Records for this exercise>
▼

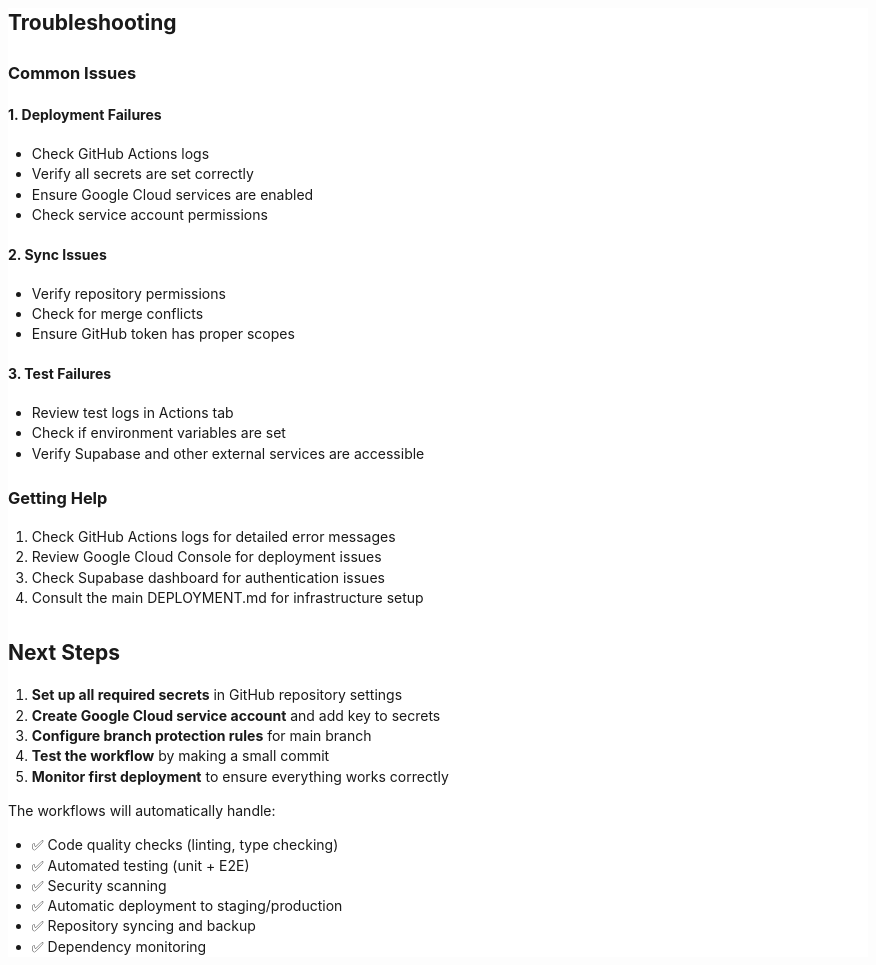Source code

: ## Troubleshooting

### Common Issues

#### 1. Deployment Failures
- Check GitHub Actions logs
- Verify all secrets are set correctly
- Ensure Google Cloud services are enabled
- Check service account permissions

#### 2. Sync Issues
- Verify repository permissions
- Check for merge conflicts
- Ensure GitHub token has proper scopes

#### 3. Test Failures
- Review test logs in Actions tab
- Check if environment variables are set
- Verify Supabase and other external services are accessible

### Getting Help
1. Check GitHub Actions logs for detailed error messages
2. Review Google Cloud Console for deployment issues
3. Check Supabase dashboard for authentication issues
4. Consult the main DEPLOYMENT.md for infrastructure setup

## Next Steps

1. **Set up all required secrets** in GitHub repository settings
2. **Create Google Cloud service account** and add key to secrets
3. **Configure branch protection rules** for main branch
4. **Test the workflow** by making a small commit
5. **Monitor first deployment** to ensure everything works correctly

The workflows will automatically handle:
- ✅ Code quality checks (linting, type checking)
- ✅ Automated testing (unit + E2E)
- ✅ Security scanning
- ✅ Automatic deployment to staging/production
- ✅ Repository syncing and backup
- ✅ Dependency monitoring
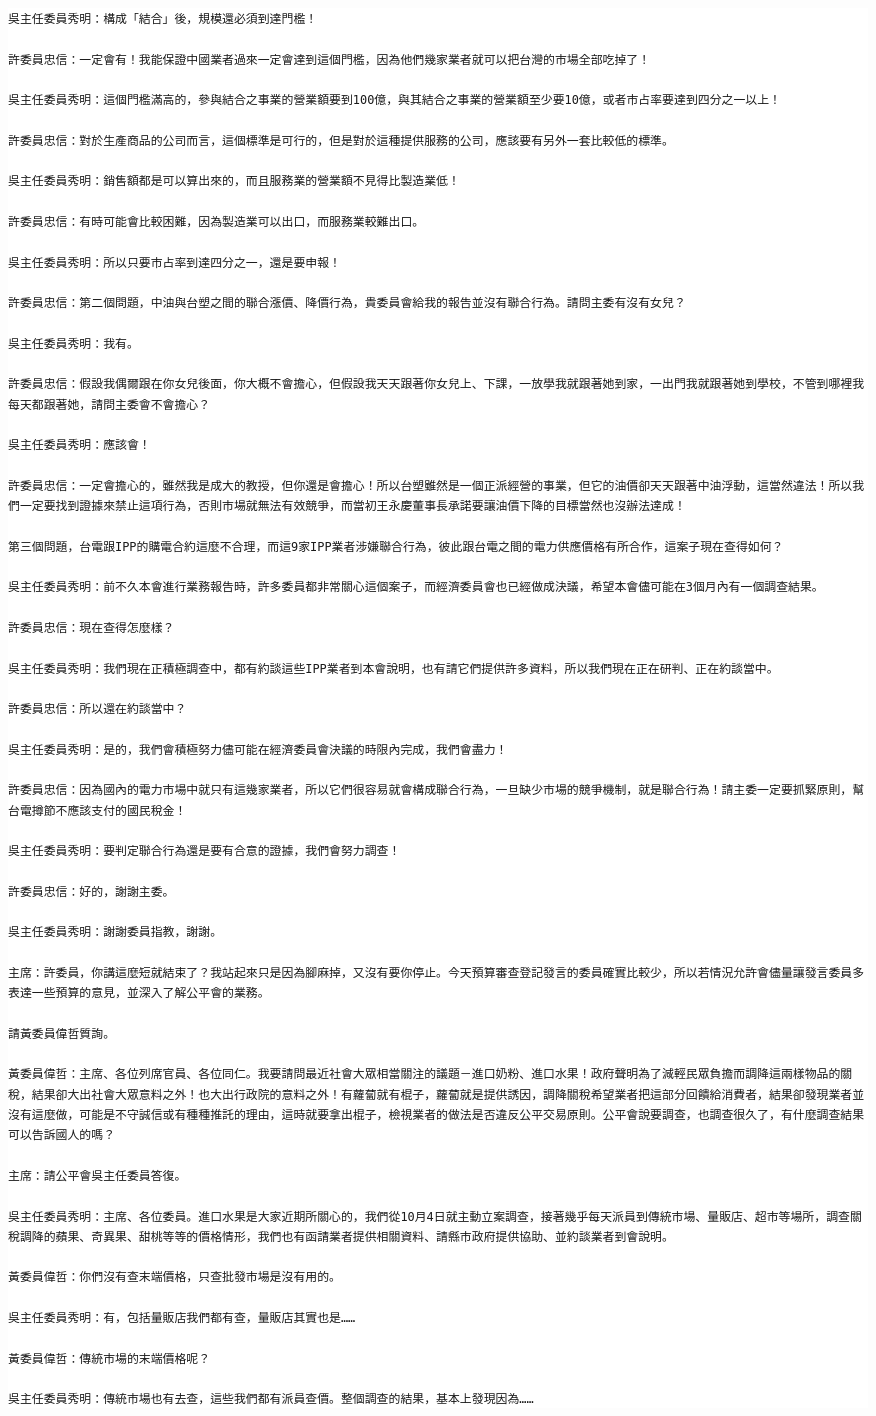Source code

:     吳主任委員秀明：構成「結合」後，規模還必須到達門檻！

    許委員忠信：一定會有！我能保證中國業者過來一定會達到這個門檻，因為他們幾家業者就可以把台灣的市場全部吃掉了！

    吳主任委員秀明：這個門檻滿高的，參與結合之事業的營業額要到100億，與其結合之事業的營業額至少要10億，或者市占率要達到四分之一以上！

    許委員忠信：對於生產商品的公司而言，這個標準是可行的，但是對於這種提供服務的公司，應該要有另外一套比較低的標準。

    吳主任委員秀明：銷售額都是可以算出來的，而且服務業的營業額不見得比製造業低！

    許委員忠信：有時可能會比較困難，因為製造業可以出口，而服務業較難出口。

    吳主任委員秀明：所以只要市占率到達四分之一，還是要申報！

    許委員忠信：第二個問題，中油與台塑之間的聯合漲價、降價行為，貴委員會給我的報告並沒有聯合行為。請問主委有沒有女兒？

    吳主任委員秀明：我有。

    許委員忠信：假設我偶爾跟在你女兒後面，你大概不會擔心，但假設我天天跟著你女兒上、下課，一放學我就跟著她到家，一出門我就跟著她到學校，不管到哪裡我每天都跟著她，請問主委會不會擔心？

    吳主任委員秀明：應該會！

    許委員忠信：一定會擔心的，雖然我是成大的教授，但你還是會擔心！所以台塑雖然是一個正派經營的事業，但它的油價卻天天跟著中油浮動，這當然違法！所以我們一定要找到證據來禁止這項行為，否則市場就無法有效競爭，而當初王永慶董事長承諾要讓油價下降的目標當然也沒辦法達成！

    第三個問題，台電跟IPP的購電合約這麼不合理，而這9家IPP業者涉嫌聯合行為，彼此跟台電之間的電力供應價格有所合作，這案子現在查得如何？

    吳主任委員秀明：前不久本會進行業務報告時，許多委員都非常關心這個案子，而經濟委員會也已經做成決議，希望本會儘可能在3個月內有一個調查結果。

    許委員忠信：現在查得怎麼樣？

    吳主任委員秀明：我們現在正積極調查中，都有約談這些IPP業者到本會說明，也有請它們提供許多資料，所以我們現在正在研判、正在約談當中。

    許委員忠信：所以還在約談當中？

    吳主任委員秀明：是的，我們會積極努力儘可能在經濟委員會決議的時限內完成，我們會盡力！

    許委員忠信：因為國內的電力市場中就只有這幾家業者，所以它們很容易就會構成聯合行為，一旦缺少市場的競爭機制，就是聯合行為！請主委一定要抓緊原則，幫台電撙節不應該支付的國民稅金！

    吳主任委員秀明：要判定聯合行為還是要有合意的證據，我們會努力調查！

    許委員忠信：好的，謝謝主委。

    吳主任委員秀明：謝謝委員指教，謝謝。

    主席：許委員，你講這麼短就結束了？我站起來只是因為腳麻掉，又沒有要你停止。今天預算審查登記發言的委員確實比較少，所以若情況允許會儘量讓發言委員多表達一些預算的意見，並深入了解公平會的業務。

    請黃委員偉哲質詢。

    黃委員偉哲：主席、各位列席官員、各位同仁。我要請問最近社會大眾相當關注的議題－進口奶粉、進口水果！政府聲明為了減輕民眾負擔而調降這兩樣物品的關稅，結果卻大出社會大眾意料之外！也大出行政院的意料之外！有蘿蔔就有棍子，蘿蔔就是提供誘因，調降關稅希望業者把這部分回饋給消費者，結果卻發現業者並沒有這麼做，可能是不守誠信或有種種推託的理由，這時就要拿出棍子，檢視業者的做法是否違反公平交易原則。公平會說要調查，也調查很久了，有什麼調查結果可以告訴國人的嗎？

    主席：請公平會吳主任委員答復。

    吳主任委員秀明：主席、各位委員。進口水果是大家近期所關心的，我們從10月4日就主動立案調查，接著幾乎每天派員到傳統市場、量販店、超市等場所，調查關稅調降的蘋果、奇異果、甜桃等等的價格情形，我們也有函請業者提供相關資料、請縣市政府提供協助、並約談業者到會說明。

    黃委員偉哲：你們沒有查末端價格，只查批發市場是沒有用的。

    吳主任委員秀明：有，包括量販店我們都有查，量販店其實也是……

    黃委員偉哲：傳統市場的末端價格呢？

    吳主任委員秀明：傳統市場也有去查，這些我們都有派員查價。整個調查的結果，基本上發現因為……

▲

Action item> No line before the one containing "吳主任委員秀明：有，包括量販店我們都有查，量販店其實也是……" belongs in the answer; give again exactly that line and all lines after it through the end of the data.

Answer to this task>
    吳主任委員秀明：有，包括量販店我們都有查，量販店其實也是……

    黃委員偉哲：傳統市場的末端價格呢？

    吳主任委員秀明：傳統市場也有去查，這些我們都有派員查價。整個調查的結果，基本上發現因為……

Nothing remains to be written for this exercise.